■ **Input data**

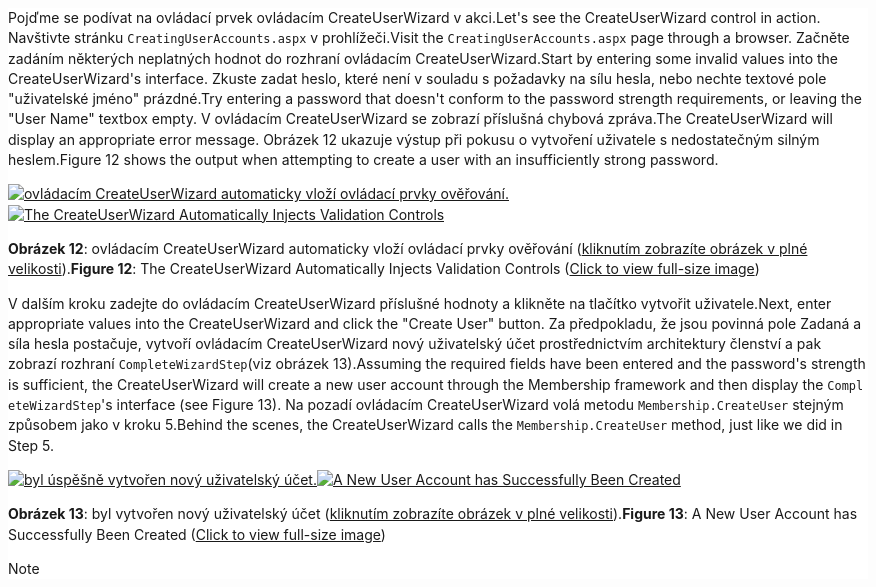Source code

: <span data-ttu-id="b9c0a-326">Pojďme se podívat na ovládací prvek ovládacím CreateUserWizard v akci.</span><span class="sxs-lookup"><span data-stu-id="b9c0a-326">Let's see the CreateUserWizard control in action.</span></span> <span data-ttu-id="b9c0a-327">Navštivte stránku `CreatingUserAccounts.aspx` v prohlížeči.</span><span class="sxs-lookup"><span data-stu-id="b9c0a-327">Visit the `CreatingUserAccounts.aspx` page through a browser.</span></span> <span data-ttu-id="b9c0a-328">Začněte zadáním některých neplatných hodnot do rozhraní ovládacím CreateUserWizard.</span><span class="sxs-lookup"><span data-stu-id="b9c0a-328">Start by entering some invalid values into the CreateUserWizard's interface.</span></span> <span data-ttu-id="b9c0a-329">Zkuste zadat heslo, které není v souladu s požadavky na sílu hesla, nebo nechte textové pole "uživatelské jméno" prázdné.</span><span class="sxs-lookup"><span data-stu-id="b9c0a-329">Try entering a password that doesn't conform to the password strength requirements, or leaving the "User Name" textbox empty.</span></span> <span data-ttu-id="b9c0a-330">V ovládacím CreateUserWizard se zobrazí příslušná chybová zpráva.</span><span class="sxs-lookup"><span data-stu-id="b9c0a-330">The CreateUserWizard will display an appropriate error message.</span></span> <span data-ttu-id="b9c0a-331">Obrázek 12 ukazuje výstup při pokusu o vytvoření uživatele s nedostatečným silným heslem.</span><span class="sxs-lookup"><span data-stu-id="b9c0a-331">Figure 12 shows the output when attempting to create a user with an insufficiently strong password.</span></span>

<span data-ttu-id="b9c0a-332">[![ovládacím CreateUserWizard automaticky vloží ovládací prvky ověřování.](creating-user-accounts-cs/_static/image35.png)](creating-user-accounts-cs/_static/image34.png)</span><span class="sxs-lookup"><span data-stu-id="b9c0a-332">[![The CreateUserWizard Automatically Injects Validation Controls](creating-user-accounts-cs/_static/image35.png)](creating-user-accounts-cs/_static/image34.png)</span></span>

<span data-ttu-id="b9c0a-333">**Obrázek 12**: ovládacím CreateUserWizard automaticky vloží ovládací prvky ověřování ([kliknutím zobrazíte obrázek v plné velikosti](creating-user-accounts-cs/_static/image36.png)).</span><span class="sxs-lookup"><span data-stu-id="b9c0a-333">**Figure 12**: The CreateUserWizard Automatically Injects Validation Controls  ([Click to view full-size image](creating-user-accounts-cs/_static/image36.png))</span></span>

<span data-ttu-id="b9c0a-334">V dalším kroku zadejte do ovládacím CreateUserWizard příslušné hodnoty a klikněte na tlačítko vytvořit uživatele.</span><span class="sxs-lookup"><span data-stu-id="b9c0a-334">Next, enter appropriate values into the CreateUserWizard and click the "Create User" button.</span></span> <span data-ttu-id="b9c0a-335">Za předpokladu, že jsou povinná pole Zadaná a síla hesla postačuje, vytvoří ovládacím CreateUserWizard nový uživatelský účet prostřednictvím architektury členství a pak zobrazí rozhraní `CompleteWizardStep`(viz obrázek 13).</span><span class="sxs-lookup"><span data-stu-id="b9c0a-335">Assuming the required fields have been entered and the password's strength is sufficient, the CreateUserWizard will create a new user account through the Membership framework and then display the `CompleteWizardStep`'s interface (see Figure 13).</span></span> <span data-ttu-id="b9c0a-336">Na pozadí ovládacím CreateUserWizard volá metodu `Membership.CreateUser` stejným způsobem jako v kroku 5.</span><span class="sxs-lookup"><span data-stu-id="b9c0a-336">Behind the scenes, the CreateUserWizard calls the `Membership.CreateUser` method, just like we did in Step 5.</span></span>

<span data-ttu-id="b9c0a-337">[![byl úspěšně vytvořen nový uživatelský účet.](creating-user-accounts-cs/_static/image38.png)](creating-user-accounts-cs/_static/image37.png)</span><span class="sxs-lookup"><span data-stu-id="b9c0a-337">[![A New User Account has Successfully Been Created](creating-user-accounts-cs/_static/image38.png)](creating-user-accounts-cs/_static/image37.png)</span></span>

<span data-ttu-id="b9c0a-338">**Obrázek 13**: byl vytvořen nový uživatelský účet ([kliknutím zobrazíte obrázek v plné velikosti](creating-user-accounts-cs/_static/image39.png)).</span><span class="sxs-lookup"><span data-stu-id="b9c0a-338">**Figure 13**: A New User Account has Successfully Been Created  ([Click to view full-size image](creating-user-accounts-cs/_static/image39.png))</span></span>

> [!NOTE]

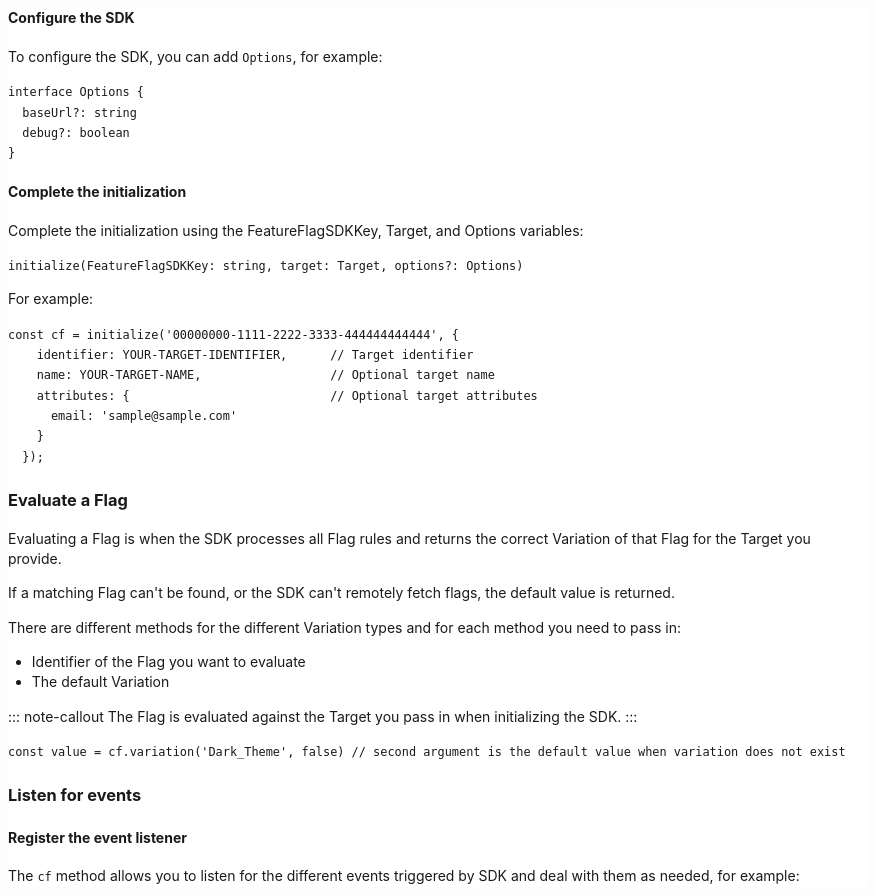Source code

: </div>

#### Configure the SDK

To configure the SDK, you can add `Options`, for example:

    interface Options {
      baseUrl?: string
      debug?: boolean
    }

#### Complete the initialization

Complete the initialization using the FeatureFlagSDKKey, Target, and
Options variables:

    initialize(FeatureFlagSDKKey: string, target: Target, options?: Options)

For example:

    const cf = initialize('00000000-1111-2222-3333-444444444444', {
        identifier: YOUR-TARGET-IDENTIFIER,      // Target identifier
        name: YOUR-TARGET-NAME,                  // Optional target name
        attributes: {                            // Optional target attributes
          email: 'sample@sample.com'
        }
      });

### Evaluate a Flag

Evaluating a Flag is when the SDK processes all Flag rules and returns
the correct Variation of that Flag for the Target you provide. 

If a matching Flag can't be found, or the SDK can't remotely fetch
flags, the default value is returned. 

There are different methods for the different Variation types and for
each method you need to pass in:

-   Identifier of the Flag you want to evaluate
-   The default Variation

::: note-callout
The Flag is evaluated against the Target you pass in when initializing
the SDK.
:::

    const value = cf.variation('Dark_Theme', false) // second argument is the default value when variation does not exist

### Listen for events

#### Register the event listener

The `cf` method allows you to listen for the different events triggered
by SDK and deal with them as needed, for example:
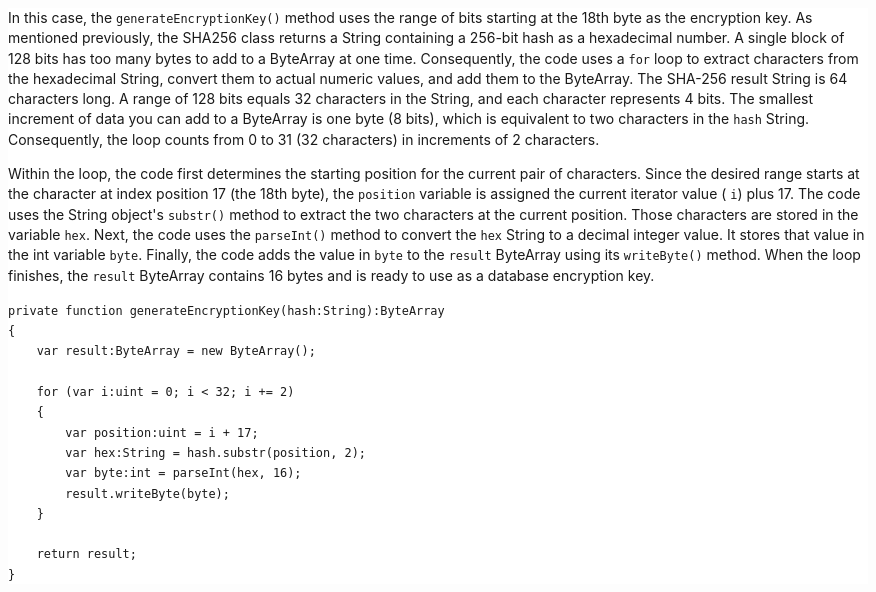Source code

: In this case, the `generateEncryptionKey()` method uses the range of bits
starting at the 18th byte as the encryption key. As mentioned previously, the
SHA256 class returns a String containing a 256-bit hash as a hexadecimal number.
A single block of 128 bits has too many bytes to add to a ByteArray at one time.
Consequently, the code uses a `for` loop to extract characters from the
hexadecimal String, convert them to actual numeric values, and add them to the
ByteArray. The SHA-256 result String is 64 characters long. A range of 128 bits
equals 32 characters in the String, and each character represents 4 bits. The
smallest increment of data you can add to a ByteArray is one byte (8 bits),
which is equivalent to two characters in the `hash` String. Consequently, the
loop counts from 0 to 31 (32 characters) in increments of 2 characters.

Within the loop, the code first determines the starting position for the current
pair of characters. Since the desired range starts at the character at index
position 17 (the 18th byte), the `position` variable is assigned the current
iterator value ( `i`) plus 17. The code uses the String object's `substr()`
method to extract the two characters at the current position. Those characters
are stored in the variable `hex`. Next, the code uses the `parseInt()` method to
convert the `hex` String to a decimal integer value. It stores that value in the
int variable `byte`. Finally, the code adds the value in `byte` to the `result`
ByteArray using its `writeByte()` method. When the loop finishes, the `result`
ByteArray contains 16 bytes and is ready to use as a database encryption key.

    private function generateEncryptionKey(hash:String):ByteArray
    {
    	var result:ByteArray = new ByteArray();

    	for (var i:uint = 0; i < 32; i += 2)
    	{
    		var position:uint = i + 17;
    		var hex:String = hash.substr(position, 2);
    		var byte:int = parseInt(hex, 16);
    		result.writeByte(byte);
    	}

    	return result;
    }

</div>

</div>

</div>

</div>

<div>

<div>

</div>

</div>
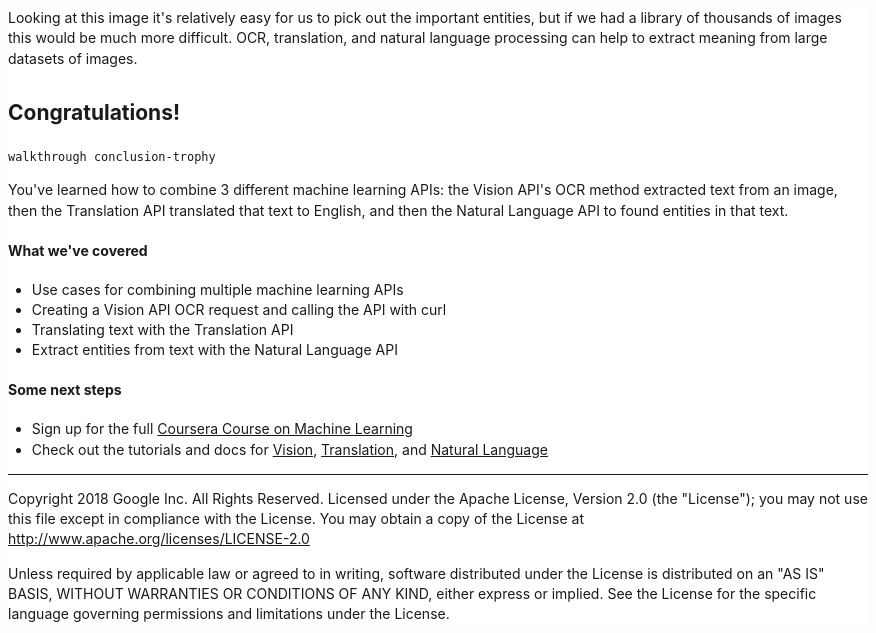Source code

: Looking at this image it's relatively easy for us to pick out the important entities, but if we had a library of thousands of images this would be much more difficult. OCR, translation, and natural language processing can help to extract meaning from large datasets of images.


## Congratulations!

`walkthrough conclusion-trophy`

You've learned how to combine 3 different machine learning APIs: the Vision API's OCR method extracted text from an image, then the Translation API translated that text to English, and then the Natural Language API to found entities in that text.

#### What we've covered

* Use cases for combining multiple machine learning APIs
* Creating a Vision API OCR request and calling the API with curl
* Translating text with the Translation API
* Extract entities from text with the Natural Language API


#### Some next steps

* Sign up for the full  [Coursera Course on Machine Learning](https://www.coursera.org/learn/serverless-machine-learning-gcp/)
* Check out the tutorials and docs for  [Vision](https://cloud.google.com/vision/docs/detecting-text),  [Translation](https://cloud.google.com/translate/docs/samples), and  [Natural Language](https://cloud.google.com/natural-language/docs/samples)


---------------
Copyright 2018 Google Inc. All Rights Reserved. Licensed under the Apache
License, Version 2.0 (the "License"); you may not use this file except in
compliance with the License. You may obtain a copy of the License at
http://www.apache.org/licenses/LICENSE-2.0

Unless required by applicable law or agreed to in writing, software
distributed under the License is distributed on an "AS IS" BASIS, WITHOUT
WARRANTIES OR CONDITIONS OF ANY KIND, either express or implied. See the
License for the specific language governing permissions and limitations under
the License.


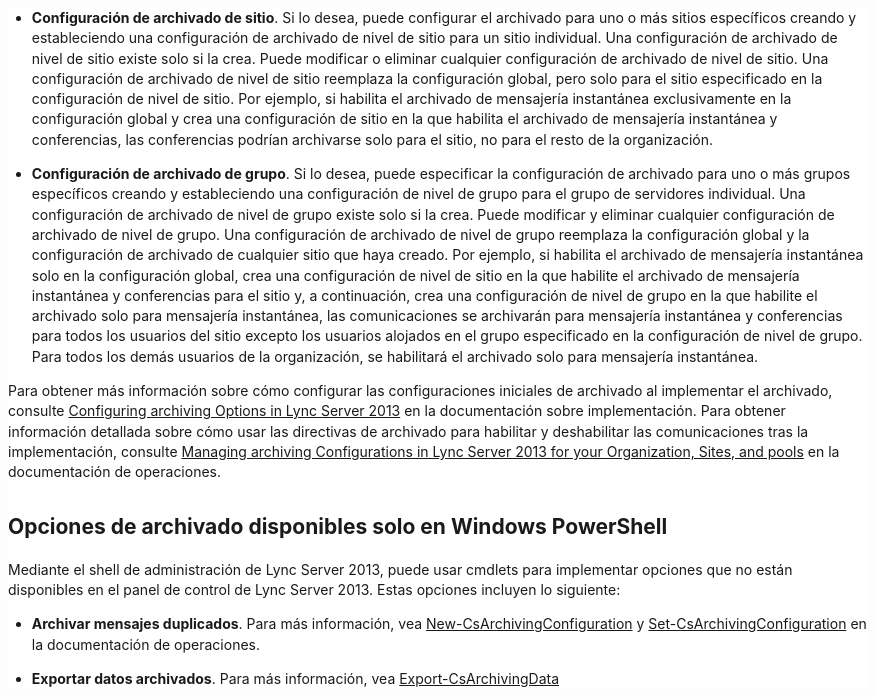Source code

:   - **Configuración de archivado de sitio**. Si lo desea, puede configurar el archivado para uno o más sitios específicos creando y estableciendo una configuración de archivado de nivel de sitio para un sitio individual. Una configuración de archivado de nivel de sitio existe solo si la crea. Puede modificar o eliminar cualquier configuración de archivado de nivel de sitio. Una configuración de archivado de nivel de sitio reemplaza la configuración global, pero solo para el sitio especificado en la configuración de nivel de sitio. Por ejemplo, si habilita el archivado de mensajería instantánea exclusivamente en la configuración global y crea una configuración de sitio en la que habilita el archivado de mensajería instantánea y conferencias, las conferencias podrían archivarse solo para el sitio, no para el resto de la organización.

  - **Configuración de archivado de grupo**. Si lo desea, puede especificar la configuración de archivado para uno o más grupos específicos creando y estableciendo una configuración de nivel de grupo para el grupo de servidores individual. Una configuración de archivado de nivel de grupo existe solo si la crea. Puede modificar y eliminar cualquier configuración de archivado de nivel de grupo. Una configuración de archivado de nivel de grupo reemplaza la configuración global y la configuración de archivado de cualquier sitio que haya creado. Por ejemplo, si habilita el archivado de mensajería instantánea solo en la configuración global, crea una configuración de nivel de sitio en la que habilite el archivado de mensajería instantánea y conferencias para el sitio y, a continuación, crea una configuración de nivel de grupo en la que habilite el archivado solo para mensajería instantánea, las comunicaciones se archivarán para mensajería instantánea y conferencias para todos los usuarios del sitio excepto los usuarios alojados en el grupo especificado en la configuración de nivel de grupo. Para todos los demás usuarios de la organización, se habilitará el archivado solo para mensajería instantánea.

Para obtener más información sobre cómo configurar las configuraciones iniciales de archivado al implementar el archivado, consulte [Configuring archiving Options in Lync Server 2013](lync-server-2013-configuring-archiving-options.md) en la documentación sobre implementación. Para obtener información detallada sobre cómo usar las directivas de archivado para habilitar y deshabilitar las comunicaciones tras la implementación, consulte [Managing archiving Configurations in Lync Server 2013 for your Organization, Sites, and pools](lync-server-2013-managing-archiving-configuration-options-for-your-organization-sites-and-pools.md) en la documentación de operaciones.

</div>

<div>

## <a name="archiving-options-available-only-in-windows-powershell"></a>Opciones de archivado disponibles solo en Windows PowerShell

Mediante el shell de administración de Lync Server 2013, puede usar cmdlets para implementar opciones que no están disponibles en el panel de control de Lync Server 2013. Estas opciones incluyen lo siguiente:

  - **Archivar mensajes duplicados**. Para más información, vea [New-CsArchivingConfiguration](https://docs.microsoft.com/powershell/module/skype/New-CsArchivingConfiguration) y [Set-CsArchivingConfiguration](https://docs.microsoft.com/powershell/module/skype/Set-CsArchivingConfiguration) en la documentación de operaciones.

  - **Exportar datos archivados**. Para más información, vea [Export-CsArchivingData](https://docs.microsoft.com/powershell/module/skype/Export-CsArchivingData)

</div>
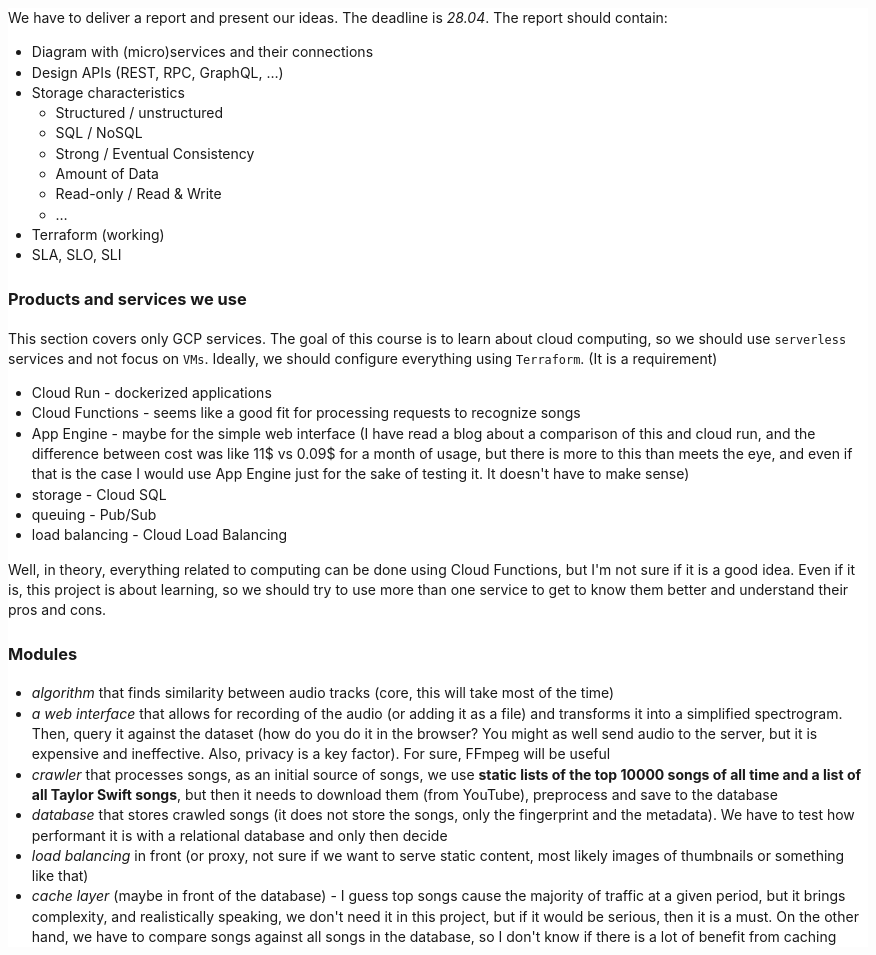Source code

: We have to deliver a report and present our ideas. The deadline is *28.04*. The report should contain:

- Diagram with (micro)services and their connections
- Design APIs (REST, RPC, GraphQL, …)
- Storage characteristics
  - Structured / unstructured
  - SQL / NoSQL
  - Strong / Eventual Consistency
  - Amount of Data
  - Read-only / Read & Write
  - …
- Terraform (working)
- SLA, SLO, SLI

### Products and services we use

This section covers only GCP services. The goal of this course is to learn about cloud computing, so we should use `serverless` services and not focus on `VMs`. Ideally, we should configure everything using `Terraform`. (It is a requirement)

- Cloud Run - dockerized applications
- Cloud Functions - seems like a good fit for processing requests to recognize songs
- App Engine - maybe for the simple web interface (I have read a blog about a comparison of this and cloud run, and the difference between cost was like 11$ vs 0.09$ for a month of usage, but there is more to this than meets the eye, and even if that is the case I would use App Engine just for the sake of testing it. It doesn't have to make sense)
- storage - Cloud SQL
- queuing - Pub/Sub
- load balancing - Cloud Load Balancing

Well, in theory, everything related to computing can be done using Cloud Functions, but I'm not sure if it is a good idea. Even if it is, this project is about learning, so we should try to use more than one service to get to know them better and understand their pros and cons.

### Modules

- *algorithm* that finds similarity between audio tracks (core, this will take most of the time)
- *a web interface* that allows for recording of the audio (or adding it as a file) and transforms it into a simplified spectrogram. Then, query it against the dataset (how do you do it in the browser? You might as well send audio to the server, but it is expensive and ineffective. Also, privacy is a key factor). For sure, FFmpeg will be useful
- *crawler* that processes songs, as an initial source of songs, we use **static lists of the top 10000 songs of all time and a list of all Taylor Swift songs**, but then it needs to download them (from YouTube), preprocess and save to the database
- *database* that stores crawled songs (it does not store the songs, only the fingerprint and the metadata). We have to test how performant it is with a relational database and only then decide
- *load balancing* in front (or proxy, not sure if we want to serve static content, most likely images of thumbnails or something like that)
- *cache layer* (maybe in front of the database) - I guess top songs cause the majority of traffic at a given period, but it brings complexity, and realistically speaking, we don't need it in this project, but if it would be serious, then it is a must. On the other hand, we have to compare songs against all songs in the database, so I don't know if there is a lot of benefit from caching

■ **Task directions**
Look above for the line holding "Consequently, the code". Print it and every line after it, exactly, through the line holding "value in the".

■ **Result of this exercise**
Consequently, the code uses a `for` loop to extract characters from the
hexadecimal String, convert them to actual numeric values, and add them to the
ByteArray. The SHA-256 result String is 64 characters long. A range of 128 bits
equals 32 characters in the String, and each character represents 4 bits. The
smallest increment of data you can add to a ByteArray is one byte (8 bits),
which is equivalent to two characters in the `hash` String. Consequently, the
loop counts from 0 to 31 (32 characters) in increments of 2 characters.

Within the loop, the code first determines the starting position for the current
pair of characters. Since the desired range starts at the character at index
position 17 (the 18th byte), the `position` variable is assigned the current
iterator value ( `i`) plus 17. The code uses the String object's `substr()`
method to extract the two characters at the current position. Those characters
are stored in the variable `hex`. Next, the code uses the `parseInt()` method to
convert the `hex` String to a decimal integer value. It stores that value in the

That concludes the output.